Maurice Merleau-Ponty  la perception et l'apparence


    "Chaque perception est muable et seulement probable; si l'on veut ce n'est qu'une opinion ; mais ce qui ne l'est pas, ce que chaque perception, même fausse, vérifie, c'est l'appartenance de chaque expérience au même monde, leur égal pouvoir de le manifester, à titre de possibilités du même monde. Si l'une prend si bien la place de l'autre — au point qu'on ne trouve plus trace un moment après de l'illusion —, c'est précisément qu'elles ne sont pas des hypothèses successives touchant un Etre inconnaissable, mais des perspectives sur le même Être familier dont nous savons qu'il ne peut exclure l'une sans inclure l'autre, et qu'en tout état de cause, il est lui, hors de contexte. Et c'est pourquoi la fragilité même de telle perception, attestée par son éclatement et la substitution d'une autre perception, loin qu'elle nous autorise à effacer en elles toutes l'indice de «réalité», nous oblige à le leur accorder à toutes, à reconnaître en elles toutes des variantes du même monde, et enfin à les considérer non comme toutes fausses, mais comme «toutes vraies», non comme des échecs répétés dans la détermination du monde, mais comme des approches progressives. Chaque perception enveloppe la possibilité de son remplacement par une autre et donc d'une sorte de désaveu des choses, mais cela veut dire aussi: chaque perception est le terme d'une approche, d'une série d'«illusions» qui n'étaient pas seulement de simples «pensées», au sens restrictif de l'Etre-pour-soi et du «rien que pensé», mais des possibilités qui auraient pu être, des rayonnements de ce monde unique qu'«il y a»... — et qui, à ce titre, ne font jamais retour au néant ou à la subjectivité, comme si elles n'étaient jamais apparues, mais sont plutôt, comme le dit bien Husserl, «barrées», ou «biffées», par la «nouvelle» réalité.
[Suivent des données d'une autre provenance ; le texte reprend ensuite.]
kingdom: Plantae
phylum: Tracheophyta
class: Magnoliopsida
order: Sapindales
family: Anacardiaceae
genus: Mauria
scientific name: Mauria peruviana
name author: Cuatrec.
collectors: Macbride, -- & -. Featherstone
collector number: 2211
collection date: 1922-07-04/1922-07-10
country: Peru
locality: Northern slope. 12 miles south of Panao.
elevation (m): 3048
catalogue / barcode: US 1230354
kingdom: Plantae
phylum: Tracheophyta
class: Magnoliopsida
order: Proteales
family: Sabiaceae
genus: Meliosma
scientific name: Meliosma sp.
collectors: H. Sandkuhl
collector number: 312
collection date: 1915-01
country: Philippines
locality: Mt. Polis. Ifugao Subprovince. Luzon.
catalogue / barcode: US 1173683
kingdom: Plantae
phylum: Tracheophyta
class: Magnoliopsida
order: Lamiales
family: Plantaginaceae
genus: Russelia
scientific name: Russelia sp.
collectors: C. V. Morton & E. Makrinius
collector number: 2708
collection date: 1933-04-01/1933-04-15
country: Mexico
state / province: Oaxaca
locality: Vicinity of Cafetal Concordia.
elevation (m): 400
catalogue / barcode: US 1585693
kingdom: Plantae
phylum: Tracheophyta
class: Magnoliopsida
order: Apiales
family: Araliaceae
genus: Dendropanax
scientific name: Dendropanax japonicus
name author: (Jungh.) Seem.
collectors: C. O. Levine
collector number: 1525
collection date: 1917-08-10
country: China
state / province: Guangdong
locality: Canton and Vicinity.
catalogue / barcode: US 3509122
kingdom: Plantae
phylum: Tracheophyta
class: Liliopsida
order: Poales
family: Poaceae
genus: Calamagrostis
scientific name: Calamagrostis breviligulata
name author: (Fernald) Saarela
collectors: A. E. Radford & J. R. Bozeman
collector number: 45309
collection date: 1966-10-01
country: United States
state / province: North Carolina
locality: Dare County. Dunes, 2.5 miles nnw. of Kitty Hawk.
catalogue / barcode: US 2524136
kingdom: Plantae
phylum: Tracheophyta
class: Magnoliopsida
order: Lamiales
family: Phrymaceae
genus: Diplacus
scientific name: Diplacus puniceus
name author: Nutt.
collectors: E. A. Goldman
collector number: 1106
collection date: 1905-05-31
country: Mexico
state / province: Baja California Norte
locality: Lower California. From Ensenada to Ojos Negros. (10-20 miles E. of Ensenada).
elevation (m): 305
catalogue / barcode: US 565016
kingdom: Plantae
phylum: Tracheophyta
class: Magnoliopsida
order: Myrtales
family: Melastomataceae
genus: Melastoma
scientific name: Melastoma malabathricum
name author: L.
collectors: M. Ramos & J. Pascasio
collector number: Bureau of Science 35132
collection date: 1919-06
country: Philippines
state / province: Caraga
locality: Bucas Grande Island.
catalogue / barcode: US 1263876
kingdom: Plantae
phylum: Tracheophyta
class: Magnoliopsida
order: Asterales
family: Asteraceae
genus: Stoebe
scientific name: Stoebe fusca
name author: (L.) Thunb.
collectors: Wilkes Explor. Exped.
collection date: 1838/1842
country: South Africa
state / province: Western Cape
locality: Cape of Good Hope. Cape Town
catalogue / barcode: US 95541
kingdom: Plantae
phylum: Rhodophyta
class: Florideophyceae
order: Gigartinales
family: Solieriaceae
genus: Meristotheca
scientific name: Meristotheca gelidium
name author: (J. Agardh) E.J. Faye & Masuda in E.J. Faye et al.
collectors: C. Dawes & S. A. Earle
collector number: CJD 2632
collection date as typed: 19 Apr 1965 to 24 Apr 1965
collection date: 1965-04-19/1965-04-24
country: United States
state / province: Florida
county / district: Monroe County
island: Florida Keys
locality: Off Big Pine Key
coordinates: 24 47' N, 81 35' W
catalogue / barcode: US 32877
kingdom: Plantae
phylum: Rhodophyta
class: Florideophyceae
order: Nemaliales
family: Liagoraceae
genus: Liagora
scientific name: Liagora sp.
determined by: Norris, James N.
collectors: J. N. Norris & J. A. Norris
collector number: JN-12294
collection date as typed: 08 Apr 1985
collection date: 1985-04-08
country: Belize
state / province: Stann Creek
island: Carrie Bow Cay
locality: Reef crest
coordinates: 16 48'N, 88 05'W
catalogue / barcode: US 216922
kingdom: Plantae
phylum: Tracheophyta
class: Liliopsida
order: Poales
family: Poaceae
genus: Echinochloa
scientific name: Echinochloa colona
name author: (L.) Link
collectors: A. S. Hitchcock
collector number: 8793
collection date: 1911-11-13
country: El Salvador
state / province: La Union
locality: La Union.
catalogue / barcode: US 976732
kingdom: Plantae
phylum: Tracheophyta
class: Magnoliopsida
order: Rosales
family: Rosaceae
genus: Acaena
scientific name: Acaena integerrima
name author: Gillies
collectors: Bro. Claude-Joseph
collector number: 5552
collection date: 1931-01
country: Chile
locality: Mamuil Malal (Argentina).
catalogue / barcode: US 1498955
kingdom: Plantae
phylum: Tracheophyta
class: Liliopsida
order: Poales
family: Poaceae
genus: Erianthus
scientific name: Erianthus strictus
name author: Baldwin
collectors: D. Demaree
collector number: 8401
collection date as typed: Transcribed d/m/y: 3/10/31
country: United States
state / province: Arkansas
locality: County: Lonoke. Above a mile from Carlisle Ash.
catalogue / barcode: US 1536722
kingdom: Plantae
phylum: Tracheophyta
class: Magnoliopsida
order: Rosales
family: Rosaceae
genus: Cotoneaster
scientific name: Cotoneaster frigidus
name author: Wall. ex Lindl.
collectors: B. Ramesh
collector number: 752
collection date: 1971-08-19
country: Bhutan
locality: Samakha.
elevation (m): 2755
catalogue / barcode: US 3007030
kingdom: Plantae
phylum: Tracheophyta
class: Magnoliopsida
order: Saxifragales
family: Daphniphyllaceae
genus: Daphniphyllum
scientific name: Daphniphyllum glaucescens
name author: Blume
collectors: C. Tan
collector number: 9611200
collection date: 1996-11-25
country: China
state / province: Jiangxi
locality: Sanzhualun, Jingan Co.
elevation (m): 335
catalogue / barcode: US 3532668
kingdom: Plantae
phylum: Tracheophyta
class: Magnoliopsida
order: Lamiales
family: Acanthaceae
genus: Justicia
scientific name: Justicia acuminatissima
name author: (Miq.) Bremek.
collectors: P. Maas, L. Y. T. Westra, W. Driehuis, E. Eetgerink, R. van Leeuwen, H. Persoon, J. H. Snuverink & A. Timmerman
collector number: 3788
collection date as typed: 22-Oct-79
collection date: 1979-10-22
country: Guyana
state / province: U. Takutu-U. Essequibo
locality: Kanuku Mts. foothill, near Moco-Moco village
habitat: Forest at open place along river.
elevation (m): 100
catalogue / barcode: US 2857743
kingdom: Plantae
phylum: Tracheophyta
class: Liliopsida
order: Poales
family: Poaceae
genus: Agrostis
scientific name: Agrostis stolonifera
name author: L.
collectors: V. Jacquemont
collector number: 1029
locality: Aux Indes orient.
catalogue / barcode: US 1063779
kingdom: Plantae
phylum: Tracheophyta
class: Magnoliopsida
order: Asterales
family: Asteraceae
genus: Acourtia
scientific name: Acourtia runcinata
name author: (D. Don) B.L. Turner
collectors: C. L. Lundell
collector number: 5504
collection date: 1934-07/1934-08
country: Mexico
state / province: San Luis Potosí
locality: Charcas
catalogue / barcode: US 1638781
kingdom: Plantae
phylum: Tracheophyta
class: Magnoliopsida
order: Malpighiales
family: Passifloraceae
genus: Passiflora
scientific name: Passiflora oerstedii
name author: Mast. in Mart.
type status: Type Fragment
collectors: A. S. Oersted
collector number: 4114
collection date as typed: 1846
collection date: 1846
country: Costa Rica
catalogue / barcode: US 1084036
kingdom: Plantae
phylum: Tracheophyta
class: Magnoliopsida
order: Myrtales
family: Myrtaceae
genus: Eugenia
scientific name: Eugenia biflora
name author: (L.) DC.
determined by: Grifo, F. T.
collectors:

La philosophie réflexive n'a pas tort de considérer le faux comme une vérité mutilée ou partielle: son tort est plutôt de faire comme si le partiel n'était qu'absence de fait de la totalité, qui n'a pas besoin qu'on en rende compte, ce qui finalement supprime toute consistance propre de l'apparence, l'intègre par avance à l'Être, lui ôte, comme partiel, sa teneur de vérité, l'escamote dans une adéquation interne où l'Etre et les raisons d'être ne font qu'un".

Le Visible et l'invisible, Gallimard, 1964, pp. 64-65

 

A, B, C, D, E, F, G, H, I, J, K, L, M, N, O, P, Q, R, S, T, U, V, W, X, Y, Z.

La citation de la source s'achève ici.